Terminons en remarquant les éléments qui mettent en évidence le sens d’une véritable « pédagogie de la foi » dans notre chapelle, en rappelant la progression des étapes décisives de la réception et de la consolidation du don incommensurable que constitue la foi au Christ :
- Le baptistère rappelle l’entrée dans l’Église par le baptême. Le Christ communique à tout baptisé l’Esprit Saint, qu’il peut recevoir à nouveau à la manière des apôtres à la Pentecôte, lors de sa confirmation, étant alors appelé à assumer la mission unique que Dieu lui confie dans le monde et dans son Église.
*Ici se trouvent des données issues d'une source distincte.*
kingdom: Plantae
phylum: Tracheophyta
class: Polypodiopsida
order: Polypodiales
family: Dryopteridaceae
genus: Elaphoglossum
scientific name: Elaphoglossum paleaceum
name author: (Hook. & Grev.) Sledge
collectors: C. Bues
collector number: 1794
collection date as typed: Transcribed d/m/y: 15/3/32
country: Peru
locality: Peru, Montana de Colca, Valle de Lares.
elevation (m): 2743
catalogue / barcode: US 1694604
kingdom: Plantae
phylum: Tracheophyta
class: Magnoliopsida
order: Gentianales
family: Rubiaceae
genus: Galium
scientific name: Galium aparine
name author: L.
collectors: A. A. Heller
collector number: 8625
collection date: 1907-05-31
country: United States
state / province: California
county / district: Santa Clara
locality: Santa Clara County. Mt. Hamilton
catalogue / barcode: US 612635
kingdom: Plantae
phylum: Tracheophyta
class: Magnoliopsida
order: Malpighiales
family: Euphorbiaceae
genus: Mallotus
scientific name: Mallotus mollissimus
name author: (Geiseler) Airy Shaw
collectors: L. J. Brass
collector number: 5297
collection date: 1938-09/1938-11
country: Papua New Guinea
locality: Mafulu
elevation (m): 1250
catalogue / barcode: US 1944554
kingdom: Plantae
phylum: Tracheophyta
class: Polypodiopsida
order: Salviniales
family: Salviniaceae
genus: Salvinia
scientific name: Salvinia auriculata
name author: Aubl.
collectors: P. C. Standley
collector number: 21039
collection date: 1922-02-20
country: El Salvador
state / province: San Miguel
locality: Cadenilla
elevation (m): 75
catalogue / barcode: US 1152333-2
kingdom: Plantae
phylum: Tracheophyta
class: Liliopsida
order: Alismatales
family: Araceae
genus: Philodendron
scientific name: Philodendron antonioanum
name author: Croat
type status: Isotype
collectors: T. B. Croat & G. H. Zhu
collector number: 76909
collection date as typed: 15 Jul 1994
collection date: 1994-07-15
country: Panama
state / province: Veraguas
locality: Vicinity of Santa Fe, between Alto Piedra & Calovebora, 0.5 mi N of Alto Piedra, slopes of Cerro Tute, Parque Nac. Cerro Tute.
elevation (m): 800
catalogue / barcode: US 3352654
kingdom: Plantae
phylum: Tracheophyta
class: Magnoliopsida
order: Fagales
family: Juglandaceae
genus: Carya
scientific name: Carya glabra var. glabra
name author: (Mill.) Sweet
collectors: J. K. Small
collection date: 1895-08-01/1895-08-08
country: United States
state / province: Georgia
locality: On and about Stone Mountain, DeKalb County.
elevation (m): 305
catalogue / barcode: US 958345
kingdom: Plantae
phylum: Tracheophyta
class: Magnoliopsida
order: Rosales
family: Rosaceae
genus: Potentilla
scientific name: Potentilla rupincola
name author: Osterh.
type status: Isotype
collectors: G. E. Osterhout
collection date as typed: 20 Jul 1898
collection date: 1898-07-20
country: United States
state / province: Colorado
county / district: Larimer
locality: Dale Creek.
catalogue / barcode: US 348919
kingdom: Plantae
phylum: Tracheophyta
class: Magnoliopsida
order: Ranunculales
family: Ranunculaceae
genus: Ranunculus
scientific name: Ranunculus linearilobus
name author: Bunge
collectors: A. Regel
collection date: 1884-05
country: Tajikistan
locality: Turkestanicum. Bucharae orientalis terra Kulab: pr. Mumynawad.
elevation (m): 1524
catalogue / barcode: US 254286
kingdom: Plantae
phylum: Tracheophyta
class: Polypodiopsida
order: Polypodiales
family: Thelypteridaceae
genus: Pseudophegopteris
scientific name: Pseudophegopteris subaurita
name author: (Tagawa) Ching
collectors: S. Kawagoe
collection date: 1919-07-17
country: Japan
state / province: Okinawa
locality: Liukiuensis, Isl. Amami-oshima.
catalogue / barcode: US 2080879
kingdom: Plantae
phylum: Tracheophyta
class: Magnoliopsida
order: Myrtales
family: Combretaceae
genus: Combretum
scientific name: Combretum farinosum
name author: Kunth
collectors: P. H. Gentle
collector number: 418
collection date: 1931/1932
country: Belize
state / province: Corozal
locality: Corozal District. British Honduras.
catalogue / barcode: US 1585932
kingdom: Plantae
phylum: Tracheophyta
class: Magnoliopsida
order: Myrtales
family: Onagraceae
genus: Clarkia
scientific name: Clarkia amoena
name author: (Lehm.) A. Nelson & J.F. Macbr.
- L’ambon de la Parole marque le lieu de la proclamation de la Parole de Dieu au centre de la chapelle basse. Doué de l’Esprit de sagesse et d’intelligence, tout baptisé se fait disciple du Christ en gardant sa parole, en la méditant, en s’autorisant à lui répondre et à relire la présence de Dieu dans sa vie, dans le cadre du dialogue qu’est, en vérité, la prière personnelle.
- La table de l’Eucharistie fait face à la table de la Parole, signifiant ainsi le lien entre elles deux, qui se traduit dans « l’admirable échange » entre le ciel et la terre dont le Christ s’est fait le parfait médiateur, et avec lui tout prêtre qu’il envoie en son Nom.
Cette chapelle, avec les variations de la lumière du jour et de ses éclairages constitue finalement, en toute saison et à tout moment du jour ou de la nuit, le lieu privilégié qui inspire la prière, où la présence du Seigneur s’offre à votre présence : venez y prier !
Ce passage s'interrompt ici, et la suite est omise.